Text, photography and art courtesy of Erik Speer.

“I started off making basic macrame pieces about 5 years ago. I never started off with the intention of making pieces that resemble the underwater world. It just came about naturally. My first couple pieces were conglomerations of different materials and textures that I found interesting and people’s responses were always that it reminded them of coral reefs. I took that feedback and figured that I had found a way to really transfer my love of the underwater world to a medium that allowed me to share my scuba diving experiences with other people.”

“When I was in college I decided to drop out and move to Honduras to become a scuba instructor. For the next 2 years I traveled the globe teaching diving and seeing coral reefs that were both thriving and dying. I had to stop diving so much because I burst both my eardrums and risked losing my hearing for good if I kept diving daily. Those days of scuba diving are some of my most cherished memories and I love to think back on them and try to recreate the reefs and feelings I got from diving. My work is less about recreating the corals exactly as they are, but more about recreating the intrigue and wonder that diving on the reefs brought me. I want to make people curious about the underwater world and actively want to learn more and explore it on their own.”
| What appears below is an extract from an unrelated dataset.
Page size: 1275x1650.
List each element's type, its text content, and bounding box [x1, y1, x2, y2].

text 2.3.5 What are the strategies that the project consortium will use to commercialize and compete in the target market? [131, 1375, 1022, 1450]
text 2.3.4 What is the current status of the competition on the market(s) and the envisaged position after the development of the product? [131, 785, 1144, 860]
“Yarns and fabrics were literally given to me when I was working in the fashion industry in NYC. There is such an excess of material in that industry that they are often thrown out or just left on shelves to collect dust. It was the material that I had access to so I decided to see what I could possibly do with it. It’s a great material that allows me to create unlimited amounts of textures and shapes.” 

“One square foot of a piece might contain 100 little knit “corals” where each piece took me 30 minutes to make. I usually give myself about 2 months to work on a piece. I really pride myself on making every little thing on a piece. I have been told I should outsource making sections of a piece that way I can produce more work within a year. However I don’t think the work would be the same. Anytime I feel rushed or questioned why I don’t take shortcuts to finish a piece quicker I just think about how long and coral reef takes to grow and thrive.”

“I definitely do not get to dive as much I would like. Usually just when I am on holiday. It is always a joy to get back underwater but it never lives up to when I was diving the same reef sometimes twice a day for months on end. Diving once at a site is amazing, but seeing a site day after day opens your eyes to the underwater world and how a reef is really a community that exists together.” 

“I am really inspired by the feeling and experience that SCUBA gave me and I hope my work brings a little bit of that to the viewer.”

Dive Deeper:

Born and raised in New Mexico, Erik Speer, moved to South Carolina at 15 and graduated from College of Charleston with a degree in marine biology. Went on a two year world tour teaching scuba diving. Suffered a diving accident and returned to the States and enrolled at Parsons. Graduated in December 2015 with an associate science degree in fashion design and began working in the industry. Was unfulfilled by the hands off design aspect of most fashion design so started experimenting with macrame and fiber arts. Currently focusing more on the fiber arts and experimenting with what is possible with it. Currently living in Georgia working as a full time artist.